France Mohlomi, 30, thinks there's nothing unrealistic about his hopes.
With a university degree and a two-year internship under his belt, he thought a big advertising firm would hire him. When that did not happen, he went to a bank seeking to borrow money to start a silk-screening company.
"They checked my business plan. They said `Ahhh.' They turned me down," he said of his attempt a few years ago. "If you don't have a house, they don't give you a loan. They call it a risky thing."
Mohlomi works as an assistant at a fruit stand on a dusty street in Soweto. For 10 hours of work seven days a week, he takes home about 1,000 rand a month, or about US$125. This isn't what was promised.
Heading to its victory in the 1994 election, the African National Congress promised ``a better life for all,'' and politicians eagerly fueled the hopes of the poor that financial security and equality lay ahead.
Seven years later, President Thabo Mbeki describes the country as two lands -- one rich and white, the other black and poor. The average annual income for whites is 51,000 rands (US$6,300); for blacks, it's 7,600 rand (US$950).
Unemployment among blacks is growing -- four of every 10 blacks don't have jobs, six times the rate for whites. More than a half million jobs have been lost since 1994, most of them in mining and agriculture, which employ many unskilled blacks. Sixty-five percent of nonwhites live in poverty.
Blacks make up 78 percent of the population but earned just 43 percent of the national income last year. Whites, 11 percent of the population, took in 44 percent, a University of South Africa study said.
``If we don't empower [blacks] economically, even the democracy we are talking about is very threatened,'' said Peter Karungu, an economic consultant.
There are some successes. The small black middle class is growing, and almost a quarter of the money earned by South Africa's highest-income group -- people with yearly salaries above 246,721 rands (US$30,700) -- goes to blacks, according to the University of South Africa study.
Some blacks, including Cyril Ramaphosa and Tokyo Sexwale, a director of ABSA Bank and GoldFields Ltd, are among South Africa's most influential businessmen. But change is coming much slower than many people expected.
The government has tried to boost blacks' share of the economy by giving black-owned firms an edge in bidding for state contracts. All medium and large firms are required to adopt plans for making their staff more reflective of the population. Land redistribution and sales of state monopolies are structured to favor blacks.

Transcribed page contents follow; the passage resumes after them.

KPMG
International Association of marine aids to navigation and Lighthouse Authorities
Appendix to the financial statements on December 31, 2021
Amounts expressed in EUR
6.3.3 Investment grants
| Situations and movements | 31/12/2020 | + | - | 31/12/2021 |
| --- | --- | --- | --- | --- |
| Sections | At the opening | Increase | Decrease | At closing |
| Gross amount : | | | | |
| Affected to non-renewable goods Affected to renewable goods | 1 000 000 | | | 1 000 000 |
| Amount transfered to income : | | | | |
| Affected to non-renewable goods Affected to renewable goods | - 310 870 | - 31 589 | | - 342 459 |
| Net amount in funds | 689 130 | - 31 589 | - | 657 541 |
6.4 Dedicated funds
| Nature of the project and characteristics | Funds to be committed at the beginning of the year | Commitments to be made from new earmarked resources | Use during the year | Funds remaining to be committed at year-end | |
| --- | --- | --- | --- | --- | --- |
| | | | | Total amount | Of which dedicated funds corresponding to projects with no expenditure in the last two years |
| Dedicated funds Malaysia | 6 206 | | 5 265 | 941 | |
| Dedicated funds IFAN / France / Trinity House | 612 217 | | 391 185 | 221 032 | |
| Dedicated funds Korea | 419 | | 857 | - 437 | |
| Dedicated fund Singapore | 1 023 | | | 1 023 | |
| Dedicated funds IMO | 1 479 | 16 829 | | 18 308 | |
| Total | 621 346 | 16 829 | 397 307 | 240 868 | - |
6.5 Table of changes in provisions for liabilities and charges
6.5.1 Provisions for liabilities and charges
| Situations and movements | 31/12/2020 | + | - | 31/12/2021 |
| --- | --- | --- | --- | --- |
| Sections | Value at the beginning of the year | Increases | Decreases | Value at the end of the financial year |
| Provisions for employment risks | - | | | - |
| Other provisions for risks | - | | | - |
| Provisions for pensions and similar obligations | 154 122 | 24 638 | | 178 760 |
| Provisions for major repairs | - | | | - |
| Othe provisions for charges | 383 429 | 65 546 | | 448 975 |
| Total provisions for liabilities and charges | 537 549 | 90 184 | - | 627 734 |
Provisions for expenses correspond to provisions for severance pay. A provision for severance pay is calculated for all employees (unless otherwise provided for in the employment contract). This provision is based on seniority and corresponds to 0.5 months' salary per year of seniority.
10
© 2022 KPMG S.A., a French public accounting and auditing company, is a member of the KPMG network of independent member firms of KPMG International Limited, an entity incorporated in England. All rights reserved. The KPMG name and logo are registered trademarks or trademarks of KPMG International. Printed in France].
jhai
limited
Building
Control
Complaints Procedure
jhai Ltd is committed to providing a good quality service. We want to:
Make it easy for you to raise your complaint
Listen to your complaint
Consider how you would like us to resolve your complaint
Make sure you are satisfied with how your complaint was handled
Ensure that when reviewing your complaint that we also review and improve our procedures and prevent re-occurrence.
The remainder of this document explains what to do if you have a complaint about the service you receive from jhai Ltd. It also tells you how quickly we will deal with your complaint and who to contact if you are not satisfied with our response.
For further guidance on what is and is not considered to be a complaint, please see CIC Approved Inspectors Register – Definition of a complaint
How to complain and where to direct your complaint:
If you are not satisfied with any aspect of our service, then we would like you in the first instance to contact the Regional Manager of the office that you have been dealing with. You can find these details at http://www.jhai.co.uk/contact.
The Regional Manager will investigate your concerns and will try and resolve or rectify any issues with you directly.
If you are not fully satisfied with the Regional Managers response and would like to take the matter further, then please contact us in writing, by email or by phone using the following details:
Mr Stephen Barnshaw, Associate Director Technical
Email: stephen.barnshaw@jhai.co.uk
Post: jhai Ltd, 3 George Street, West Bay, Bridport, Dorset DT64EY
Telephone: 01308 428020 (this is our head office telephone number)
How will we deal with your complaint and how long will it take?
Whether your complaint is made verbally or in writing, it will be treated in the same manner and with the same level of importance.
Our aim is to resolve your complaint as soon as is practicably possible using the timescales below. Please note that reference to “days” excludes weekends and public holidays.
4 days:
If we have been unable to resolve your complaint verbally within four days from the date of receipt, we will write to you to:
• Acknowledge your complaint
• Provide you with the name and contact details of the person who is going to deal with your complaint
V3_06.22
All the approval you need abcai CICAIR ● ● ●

The strategies have not worked well enough, even the government concedes. The programs were uncoordinated and unfocused and the country expected too much help from white business and international investors, said Andy Brown, a researcher for a commission created to redress economic inequities.
In a report being studied by the government, the Black Economic Empowerment Commission recommended legislation require the financial sector, pension funds and unions to invest at least 10 percent of their assets in ``areas of national priority.''
The government-appointed commission, headed by Ramaphosa, also called for rural development and faster land redistribution, a transformation of the banking sector to make it more accessible, more preferences for black firms in government purchases and better education for blacks.